RNA-dependent selenocysteine biosynthesis in eukaryotes and Archaea
This is an Open Access Thesis
Selenocysteine (Sec), the 21st genetically encoded amino acid, is the major metabolite of the micronutrient selenium. Sec is inserted into nascent proteins in response to a UGA codon. The substrate for ribosomal protein synthesis is selenocysteinyl-tRNASec. While the formation of Sec-tRNASec from seryl-tRNASec by a single bacterial enzyme selenocysteine synthase (SelA) has been well described, the mechanism of Sec-tRNASec formation in archaea and eukaryotes remained poorly understood. Herein, biochemical and genetic data provide evidence that, in contrast to bacteria, eukaryotes and archaea utilize a different route to Sec-tRNASec that requires the tRNASec-dependent conversion of O-phosphoserine (Sep) to Sec. In this two-step pathway, O-phosphoseryl-tRNA kinase (PSTK) first converts Ser-tRNASec to Sep-tRNASec. This misacylated tRNA is the obligatory precursor for a Sep-tRNA: Sec-tRNA synthase (SepSecS); this protein was previously annotated as Soluble Liver Antigen/Liver Pancreas (SLA/LP). SepSecS genes from Homo sapiens, the lower eukaryote Trypanosoma brucei and the archaea Methanocaldococcus jannaschii and Methanococcus maripaludis complement an Escherichia coli DeltaselA deletion strain in vivo. Furthermore, genetic analysis of selenoprotein biosynthesis in T. brucei in vivo demonstrated that eukaryotes have a single pathway to Sec-tRNASec that requires Sep-tRNASec as an intermediate. Finally, purified recombinant SepSecS converts Sep-tRNA Sec into Sec-tRNASec in vitro in the presence of sodium selenite and purified E. coli selenophosphate synthetase.The final step in Sec biosynthesis was further investigated by a structure-based mutational analysis of the M. maripaludis SepSecS and by determining the crystal structure of human SepSecS complexed with tRNA Sec, phosphoserine and thiophosphate at 2.8 A resolution.
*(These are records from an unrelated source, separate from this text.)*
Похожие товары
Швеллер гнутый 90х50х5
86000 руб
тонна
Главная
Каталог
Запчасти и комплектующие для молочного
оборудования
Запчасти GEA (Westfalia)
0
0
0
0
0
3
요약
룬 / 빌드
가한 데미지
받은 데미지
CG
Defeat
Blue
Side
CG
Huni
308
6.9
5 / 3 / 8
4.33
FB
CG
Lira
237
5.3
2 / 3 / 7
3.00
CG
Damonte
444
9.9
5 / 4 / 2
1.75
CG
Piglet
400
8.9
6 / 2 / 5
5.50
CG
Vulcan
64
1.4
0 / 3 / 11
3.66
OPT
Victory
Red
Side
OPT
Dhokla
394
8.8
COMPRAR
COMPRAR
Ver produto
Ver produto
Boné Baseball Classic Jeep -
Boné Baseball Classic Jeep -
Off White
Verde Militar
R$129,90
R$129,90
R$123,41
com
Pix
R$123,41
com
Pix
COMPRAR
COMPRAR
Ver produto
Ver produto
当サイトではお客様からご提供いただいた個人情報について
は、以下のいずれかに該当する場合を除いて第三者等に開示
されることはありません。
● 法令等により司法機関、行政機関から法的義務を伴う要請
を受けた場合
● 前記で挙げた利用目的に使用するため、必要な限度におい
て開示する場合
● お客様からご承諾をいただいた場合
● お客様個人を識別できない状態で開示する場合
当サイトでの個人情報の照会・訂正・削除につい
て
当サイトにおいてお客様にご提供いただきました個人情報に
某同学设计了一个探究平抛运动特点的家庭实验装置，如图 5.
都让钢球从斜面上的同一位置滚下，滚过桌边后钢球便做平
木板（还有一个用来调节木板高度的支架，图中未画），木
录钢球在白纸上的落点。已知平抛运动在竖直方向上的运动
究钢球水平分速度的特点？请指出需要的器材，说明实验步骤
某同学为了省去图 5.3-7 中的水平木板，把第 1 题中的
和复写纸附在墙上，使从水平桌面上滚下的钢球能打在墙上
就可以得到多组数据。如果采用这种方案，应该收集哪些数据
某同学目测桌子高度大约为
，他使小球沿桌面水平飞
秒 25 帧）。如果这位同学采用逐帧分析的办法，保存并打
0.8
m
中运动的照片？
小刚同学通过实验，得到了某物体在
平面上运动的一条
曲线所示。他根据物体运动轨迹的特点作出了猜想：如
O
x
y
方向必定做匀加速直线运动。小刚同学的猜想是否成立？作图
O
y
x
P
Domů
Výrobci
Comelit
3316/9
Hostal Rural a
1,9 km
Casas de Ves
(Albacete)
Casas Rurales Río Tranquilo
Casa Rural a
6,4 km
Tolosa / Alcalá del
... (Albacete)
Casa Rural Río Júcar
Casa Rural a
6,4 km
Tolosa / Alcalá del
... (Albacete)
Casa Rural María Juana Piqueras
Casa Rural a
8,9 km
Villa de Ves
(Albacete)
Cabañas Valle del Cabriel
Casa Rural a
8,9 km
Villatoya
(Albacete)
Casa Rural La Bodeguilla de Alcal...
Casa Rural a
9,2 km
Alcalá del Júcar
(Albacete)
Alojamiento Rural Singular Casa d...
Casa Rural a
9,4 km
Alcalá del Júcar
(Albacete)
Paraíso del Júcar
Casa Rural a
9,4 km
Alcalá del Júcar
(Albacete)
In vivo and in vitro enzyme assays support a mechanism of Sec-tRNASec formation based on pyridoxal phosphate, while the lack of active site cysteines demonstrates that a perselenide intermediate is not involved in SepSecS-catalyzed Sec formation. Two tRNASec molecules, with a fold distinct from other canonical tRNAs, bind to each human SepSecS tetramer through their unique 13 base-pair acceptor-TPsiC arm. The tRNA binding induces a conformational change in the enzyme's active site that allows a Sep covalently attached to tRNASec, but not free Sep, to be oriented properly for the reaction to occur.